In the records below, copy out word for word the lines from the one containing "te um período" up to and including the one containing "cumpra este último". Give only those lines.
INFORMATION GIVEN START
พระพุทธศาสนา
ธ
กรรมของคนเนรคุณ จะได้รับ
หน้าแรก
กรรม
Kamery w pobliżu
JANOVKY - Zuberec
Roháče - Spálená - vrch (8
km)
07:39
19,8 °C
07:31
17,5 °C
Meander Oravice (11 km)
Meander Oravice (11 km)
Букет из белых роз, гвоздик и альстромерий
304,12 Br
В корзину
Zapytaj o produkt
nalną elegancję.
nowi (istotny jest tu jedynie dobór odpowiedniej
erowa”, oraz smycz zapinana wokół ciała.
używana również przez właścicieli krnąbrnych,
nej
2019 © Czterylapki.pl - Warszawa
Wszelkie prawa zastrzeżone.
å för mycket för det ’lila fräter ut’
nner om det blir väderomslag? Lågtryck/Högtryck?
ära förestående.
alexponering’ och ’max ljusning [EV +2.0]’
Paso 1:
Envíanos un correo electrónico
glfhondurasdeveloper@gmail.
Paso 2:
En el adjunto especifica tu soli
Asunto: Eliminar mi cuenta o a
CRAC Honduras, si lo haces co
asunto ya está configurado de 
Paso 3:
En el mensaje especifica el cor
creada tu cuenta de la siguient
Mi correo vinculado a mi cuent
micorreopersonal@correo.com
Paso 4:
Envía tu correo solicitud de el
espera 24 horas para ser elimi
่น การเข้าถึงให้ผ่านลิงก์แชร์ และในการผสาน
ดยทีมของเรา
INFORMATION GIVEN END
INFORMATION GIVEN START
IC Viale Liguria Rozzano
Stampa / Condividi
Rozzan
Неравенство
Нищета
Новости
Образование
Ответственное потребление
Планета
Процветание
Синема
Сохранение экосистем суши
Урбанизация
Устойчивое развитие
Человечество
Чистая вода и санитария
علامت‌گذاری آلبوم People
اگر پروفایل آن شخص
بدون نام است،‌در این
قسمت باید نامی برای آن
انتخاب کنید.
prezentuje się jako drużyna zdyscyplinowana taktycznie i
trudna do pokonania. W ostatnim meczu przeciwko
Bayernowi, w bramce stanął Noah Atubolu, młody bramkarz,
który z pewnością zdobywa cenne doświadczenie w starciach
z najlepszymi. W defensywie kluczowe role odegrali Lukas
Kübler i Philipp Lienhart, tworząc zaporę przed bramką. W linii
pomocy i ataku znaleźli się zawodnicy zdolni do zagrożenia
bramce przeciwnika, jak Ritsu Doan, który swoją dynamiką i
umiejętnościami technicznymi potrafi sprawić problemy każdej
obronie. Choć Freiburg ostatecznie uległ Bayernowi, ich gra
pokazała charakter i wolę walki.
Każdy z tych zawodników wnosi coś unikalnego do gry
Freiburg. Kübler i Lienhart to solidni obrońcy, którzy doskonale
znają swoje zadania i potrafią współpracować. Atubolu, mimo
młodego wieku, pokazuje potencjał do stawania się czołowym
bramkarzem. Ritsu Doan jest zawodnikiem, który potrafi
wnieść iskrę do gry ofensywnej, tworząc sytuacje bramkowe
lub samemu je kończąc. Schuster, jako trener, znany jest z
INFORMATION GIVEN END
INFORMATION GIVEN START
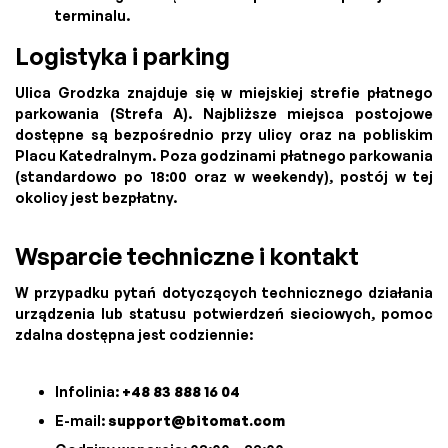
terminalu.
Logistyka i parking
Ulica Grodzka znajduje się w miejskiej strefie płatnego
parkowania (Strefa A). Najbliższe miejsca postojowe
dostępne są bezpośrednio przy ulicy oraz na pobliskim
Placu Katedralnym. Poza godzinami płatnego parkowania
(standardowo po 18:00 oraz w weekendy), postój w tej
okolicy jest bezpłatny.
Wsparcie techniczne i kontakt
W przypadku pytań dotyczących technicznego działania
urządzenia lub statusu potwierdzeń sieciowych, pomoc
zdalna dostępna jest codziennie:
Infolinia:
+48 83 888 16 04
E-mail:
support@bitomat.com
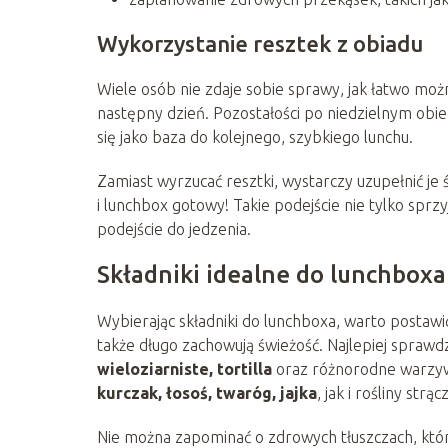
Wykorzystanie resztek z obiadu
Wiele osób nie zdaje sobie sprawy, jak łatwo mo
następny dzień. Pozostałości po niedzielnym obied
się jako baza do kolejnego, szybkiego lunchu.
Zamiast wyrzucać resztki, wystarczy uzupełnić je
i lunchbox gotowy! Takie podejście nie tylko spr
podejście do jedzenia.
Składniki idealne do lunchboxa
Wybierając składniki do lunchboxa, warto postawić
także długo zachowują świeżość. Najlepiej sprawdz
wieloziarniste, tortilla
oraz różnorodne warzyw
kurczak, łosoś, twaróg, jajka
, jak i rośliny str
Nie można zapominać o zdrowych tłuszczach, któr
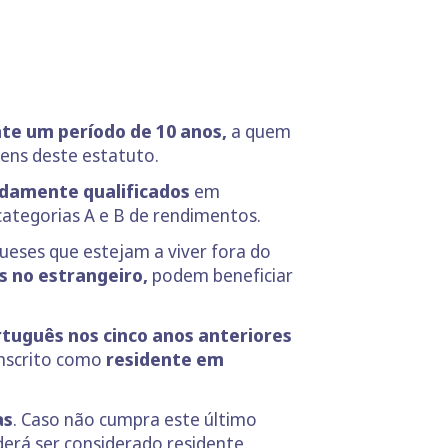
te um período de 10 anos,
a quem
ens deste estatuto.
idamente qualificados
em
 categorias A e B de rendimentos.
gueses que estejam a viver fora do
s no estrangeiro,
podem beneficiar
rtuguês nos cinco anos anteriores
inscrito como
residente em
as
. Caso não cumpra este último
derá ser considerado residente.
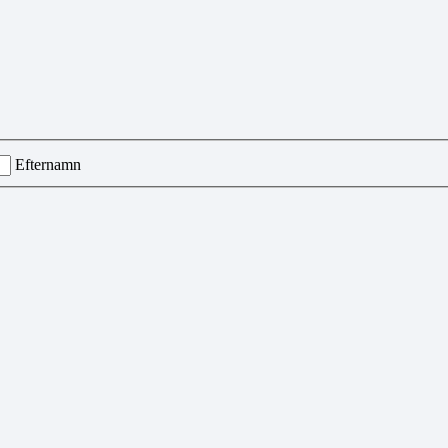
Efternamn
INFORMATION GIVEN END
ANSWER BOX:
te um período de 10 anos,
a quem
ens deste estatuto.
idamente qualificados
em
 categorias A e B de rendimentos.
gueses que estejam a viver fora do
s no estrangeiro,
podem beneficiar
rtuguês nos cinco anos anteriores
inscrito como
residente em
as
. Caso não cumpra este último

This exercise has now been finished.